Although Way may be better known for co-founding the rock band My Chemical Romance, he says these needle drops were Blackman’s ideas. His input was limited to things like working with composer Jeff Russo on a violin-infused score to accentuate the fact that Vanya plays the instrument; doing a cover of The Turtles’ “Happy Together” for the series’ fifth episode; and collaborating with MCR guitarist Ray Toro on a eerie cover of The Bangles’ “Hazy Shade of Winter” for the trailer. (For his part, Blackman, who met a career goal by getting a Radiohead song into one of the episodes, offers an twist on the old showrunner’s adage, saying that “music is its own character in the show.”)

“I think if you go heavy and serious in your standard fight, you lose a lot of the personality of the show,” says Britton, whose character also eventually falls in love with an amateur ornithologist/donut store clerk played by Canadian character actress Sheila McCarthy.

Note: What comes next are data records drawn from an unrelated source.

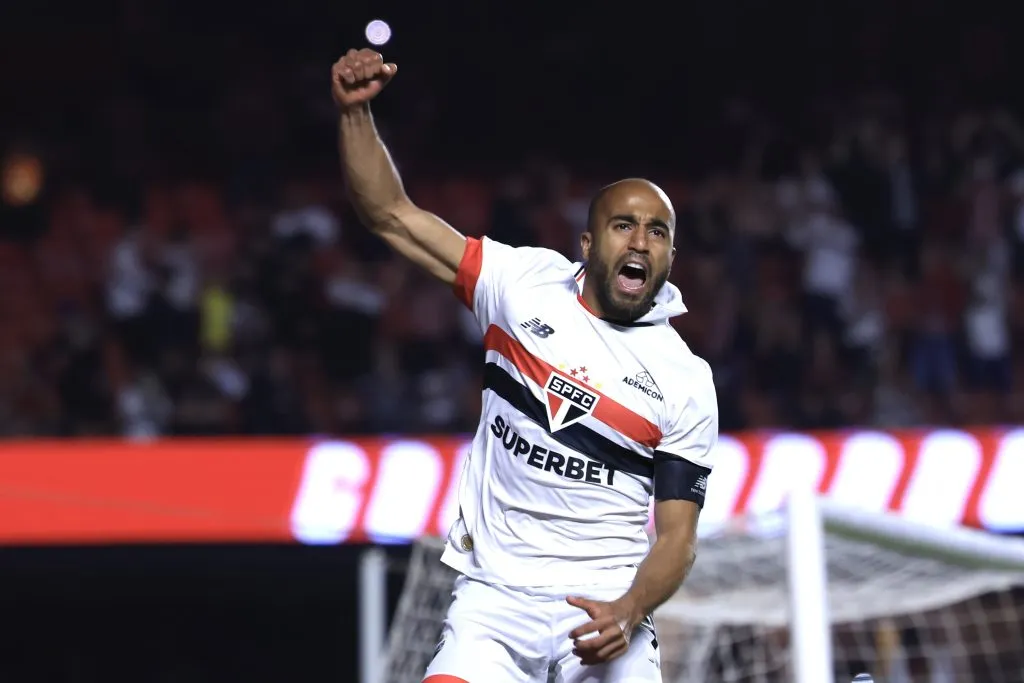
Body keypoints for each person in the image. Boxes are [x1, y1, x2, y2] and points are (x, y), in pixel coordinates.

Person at [331, 48, 718, 683]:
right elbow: (392, 216)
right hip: (494, 599)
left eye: (658, 231)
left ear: (670, 256)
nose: (641, 240)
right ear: (589, 243)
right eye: (625, 225)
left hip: (603, 609)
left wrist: (631, 609)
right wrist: (354, 114)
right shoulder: (520, 284)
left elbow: (678, 537)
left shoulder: (685, 379)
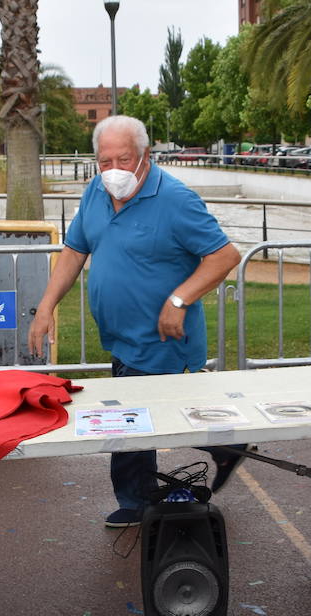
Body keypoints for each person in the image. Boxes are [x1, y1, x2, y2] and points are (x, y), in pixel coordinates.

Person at [27, 115, 243, 527]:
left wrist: (180, 299)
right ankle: (224, 446)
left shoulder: (176, 199)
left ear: (145, 156)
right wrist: (46, 307)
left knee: (130, 418)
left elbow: (224, 256)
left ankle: (135, 502)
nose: (113, 171)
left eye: (122, 159)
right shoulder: (95, 191)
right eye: (104, 161)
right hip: (122, 337)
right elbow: (74, 251)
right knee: (164, 412)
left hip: (163, 338)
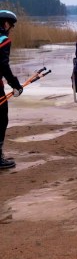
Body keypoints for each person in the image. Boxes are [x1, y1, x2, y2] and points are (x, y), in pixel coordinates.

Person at [0, 10, 23, 169]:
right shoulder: (3, 40)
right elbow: (3, 65)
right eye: (11, 26)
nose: (11, 29)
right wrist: (15, 84)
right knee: (1, 120)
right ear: (5, 24)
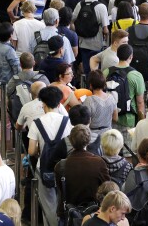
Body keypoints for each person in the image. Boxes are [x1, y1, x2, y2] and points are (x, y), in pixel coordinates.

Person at [27, 86, 73, 226]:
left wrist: (39, 152)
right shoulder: (67, 121)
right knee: (64, 202)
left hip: (44, 167)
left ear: (43, 104)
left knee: (48, 206)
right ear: (59, 103)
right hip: (65, 167)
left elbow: (31, 151)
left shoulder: (37, 123)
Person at [54, 125, 111, 223]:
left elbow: (60, 190)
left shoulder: (60, 166)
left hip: (68, 214)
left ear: (71, 141)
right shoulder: (99, 163)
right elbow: (107, 188)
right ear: (88, 141)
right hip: (93, 214)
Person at [103, 44, 145, 149]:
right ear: (131, 56)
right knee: (128, 152)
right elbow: (140, 102)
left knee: (111, 149)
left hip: (110, 117)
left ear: (117, 55)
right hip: (128, 118)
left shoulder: (106, 72)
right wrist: (141, 121)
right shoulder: (136, 75)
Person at [72, 0, 110, 74]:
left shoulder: (80, 4)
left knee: (87, 67)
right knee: (96, 70)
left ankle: (87, 85)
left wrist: (77, 31)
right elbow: (105, 29)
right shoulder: (101, 7)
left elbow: (72, 20)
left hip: (83, 42)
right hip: (97, 43)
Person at [84, 70, 118, 134]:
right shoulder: (111, 98)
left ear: (91, 85)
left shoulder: (89, 100)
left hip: (93, 134)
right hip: (108, 133)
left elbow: (86, 122)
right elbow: (115, 118)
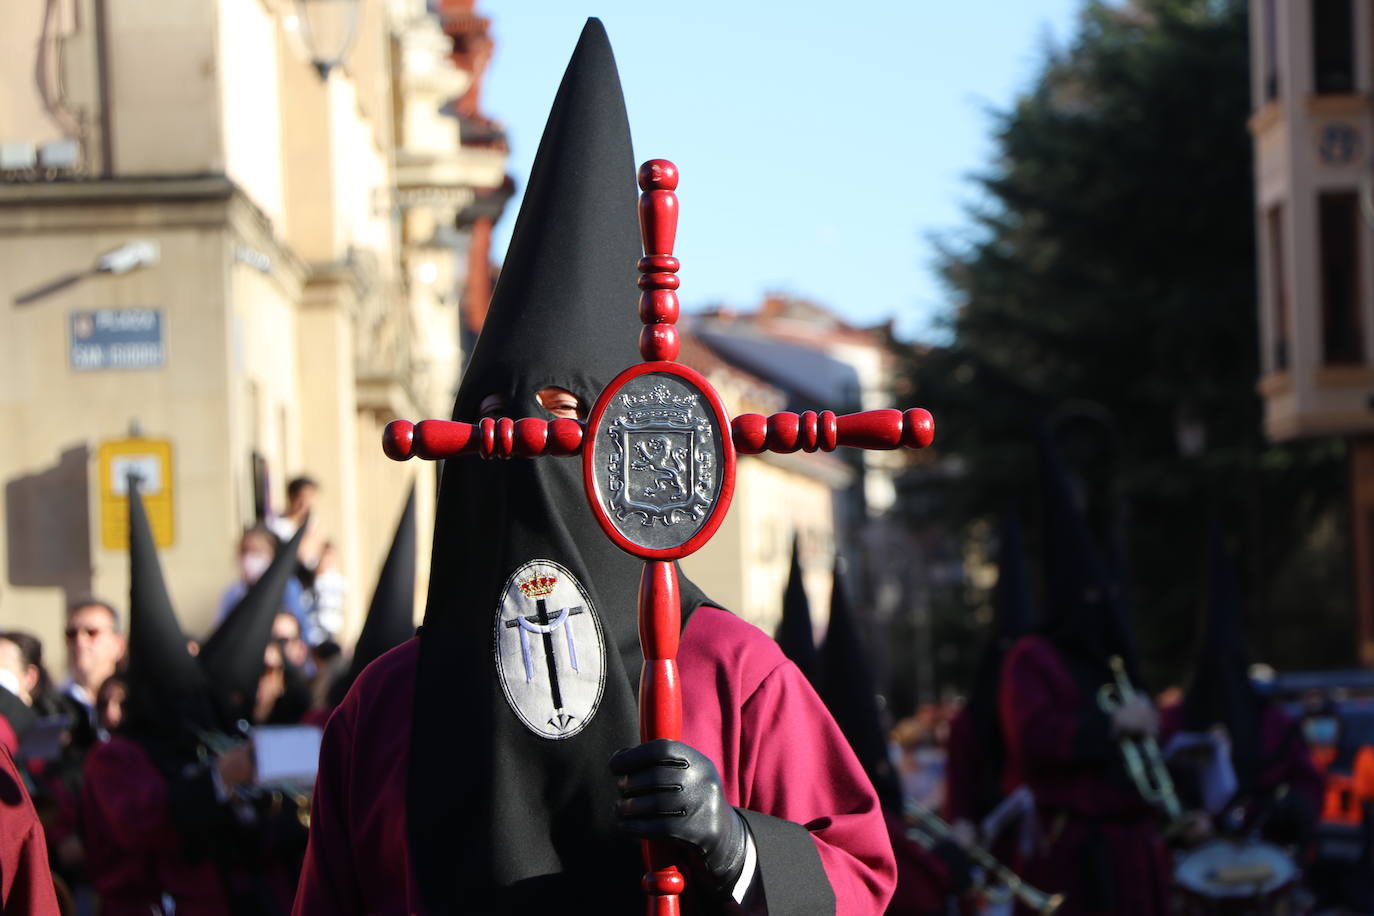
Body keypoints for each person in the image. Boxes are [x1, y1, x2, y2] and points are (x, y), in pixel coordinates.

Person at [293, 20, 895, 916]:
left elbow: (860, 878)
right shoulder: (386, 709)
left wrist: (735, 847)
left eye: (564, 424)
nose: (531, 454)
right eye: (501, 424)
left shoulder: (732, 673)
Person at [998, 431, 1169, 916]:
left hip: (1132, 850)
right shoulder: (1034, 656)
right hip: (1076, 856)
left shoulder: (1111, 657)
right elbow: (1032, 738)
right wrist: (1114, 724)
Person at [59, 598, 126, 727]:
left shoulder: (135, 702)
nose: (80, 641)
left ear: (119, 645)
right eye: (72, 634)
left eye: (91, 632)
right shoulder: (52, 707)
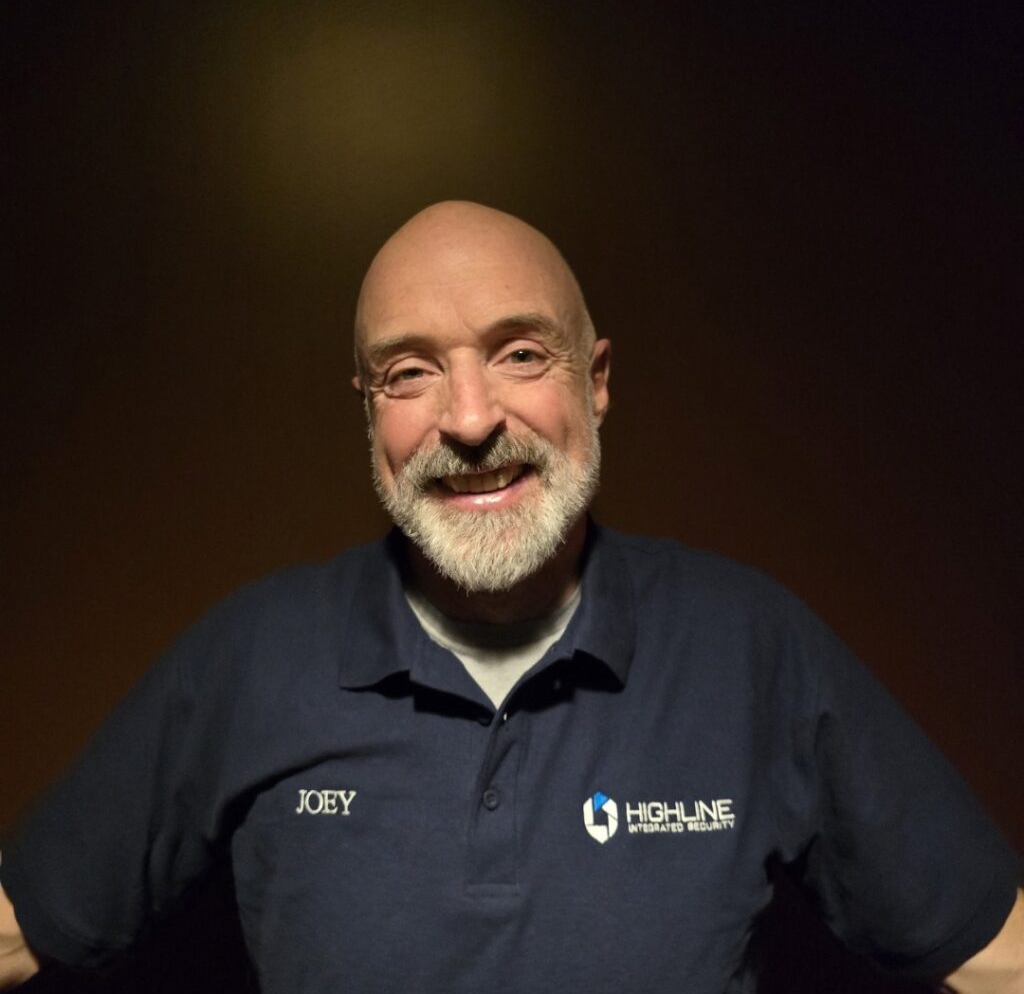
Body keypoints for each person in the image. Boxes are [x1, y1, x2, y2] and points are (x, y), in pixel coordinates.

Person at [0, 201, 1021, 993]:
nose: (473, 417)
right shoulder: (247, 657)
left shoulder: (749, 644)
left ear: (597, 381)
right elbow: (28, 916)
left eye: (519, 352)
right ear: (367, 414)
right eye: (409, 372)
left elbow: (990, 948)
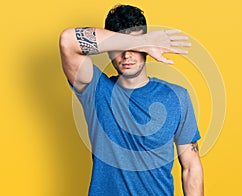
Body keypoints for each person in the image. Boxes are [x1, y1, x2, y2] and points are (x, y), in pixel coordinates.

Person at [59, 4, 204, 196]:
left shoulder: (176, 96)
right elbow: (68, 41)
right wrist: (138, 41)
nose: (127, 54)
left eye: (135, 46)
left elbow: (191, 167)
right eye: (119, 47)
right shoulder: (95, 89)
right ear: (108, 49)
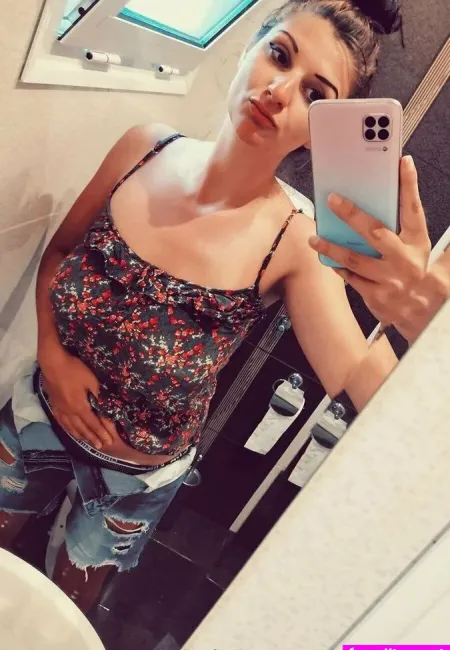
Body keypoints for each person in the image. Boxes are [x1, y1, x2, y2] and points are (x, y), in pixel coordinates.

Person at [0, 0, 448, 612]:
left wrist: (427, 328)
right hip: (36, 412)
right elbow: (60, 253)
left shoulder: (293, 241)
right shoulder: (143, 147)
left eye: (315, 95)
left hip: (132, 482)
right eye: (279, 55)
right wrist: (52, 358)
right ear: (248, 48)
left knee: (64, 603)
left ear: (322, 132)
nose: (280, 92)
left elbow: (374, 397)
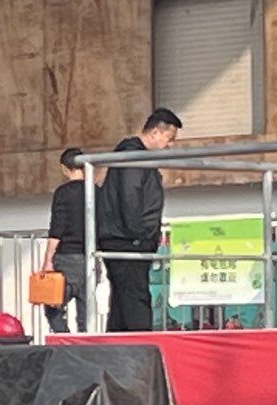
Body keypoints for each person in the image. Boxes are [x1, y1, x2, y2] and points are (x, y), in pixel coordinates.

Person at [95, 108, 182, 332]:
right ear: (155, 133)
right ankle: (141, 343)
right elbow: (130, 197)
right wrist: (139, 235)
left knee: (123, 300)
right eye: (169, 138)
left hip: (123, 238)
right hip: (128, 240)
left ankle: (119, 342)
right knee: (135, 298)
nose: (170, 145)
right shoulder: (133, 157)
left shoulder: (133, 157)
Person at [39, 147, 93, 333]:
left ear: (64, 168)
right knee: (86, 314)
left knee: (52, 305)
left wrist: (48, 260)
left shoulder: (63, 193)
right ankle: (84, 344)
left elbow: (57, 228)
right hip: (91, 257)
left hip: (67, 258)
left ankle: (64, 339)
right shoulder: (97, 191)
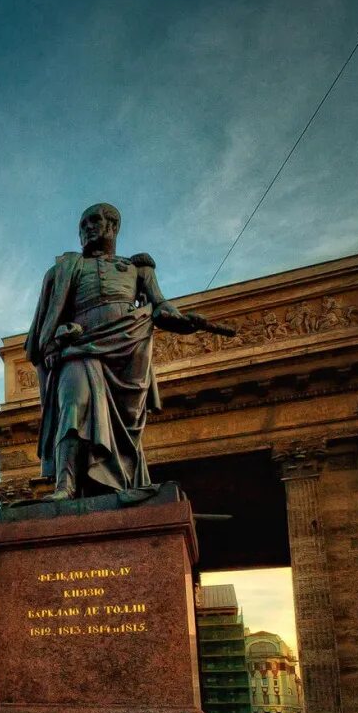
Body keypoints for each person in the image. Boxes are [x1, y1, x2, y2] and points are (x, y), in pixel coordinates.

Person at [27, 203, 225, 500]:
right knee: (73, 405)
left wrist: (184, 321)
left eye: (95, 221)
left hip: (127, 350)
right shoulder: (65, 269)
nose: (88, 228)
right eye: (83, 225)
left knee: (125, 426)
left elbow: (160, 307)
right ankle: (65, 486)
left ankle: (119, 482)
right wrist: (55, 337)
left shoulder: (137, 269)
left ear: (113, 226)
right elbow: (46, 321)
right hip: (79, 348)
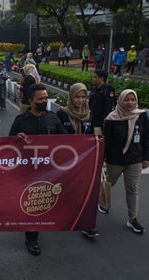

Despite these pop-culture nuggets and other time-period cues (dress, mannerisms), the series steers clear of most modern forms of technology. There are no cell phones, for one. Allison spends a good deal of one episode combing microfiche at the library. And, refreshingly, a certain (current) commander-in-chief is never mentioned, no matter how many real-life articles fret that he’s going to cause the apocalypse.

“I didn’t want anyone to feel like it wasn’t our world, but at the same time I wanted to lean in to Children of Men,” says Blackman, who was inspired by filmmaker Alfonso Cuarón’s 2006 dystopian drama. Blackman, who also made more subtle changes on The Umbrella Academy, like doing away with brightly colored cars, says he didn’t want to replicate the film’s bleakness so much as its creation of “a world where everything is slightly off center… a little bit odd.”

The result is a series that has no over-thinking, no hidden meanings. It’s just plain fun. On the new and increasingly Marvel-free Netflix, odds are probably good that we will see more shows based on lighter and/or lesser-known graphic novels and comics hitting the platform. Way says he’s softened to the idea of televised adaptations because so many have been done well. But he says that money-grubbing producers looking to cash in on established intellectual properties, or creators thinking one step ahead, need to remember that “the best comics make use of the medium and they’re great comics” and that “any other adaptation of that needs to be respectful of that.”

In the case of The Umbrella Academy, which differs significantly from the source material by the end of its 10-episode season, he says, “I’m able to separate the fact that the comic is the comic and the TV show is the TV show. I was able to separate that early on. We’re dealing with two different [media]… I think they made use of each medium really well.”

The series also fits into the broader cultural narrative that we’re looking to unlikely saviors—which may be why superhero films are so popular anyway.

“As humans, maybe we always look to the underdog because we’re all underdogs, in a sense,” Blackman says. “It’s a very compelling thing to root for the underdogs, and these kids are certainly underdogs in their lives.”

And underdogs who appreciate the fine art of Tiffany will always get our vote when it comes to saving the world.

The Umbrella Academy premieres Friday, Feb. 15 on Netflix.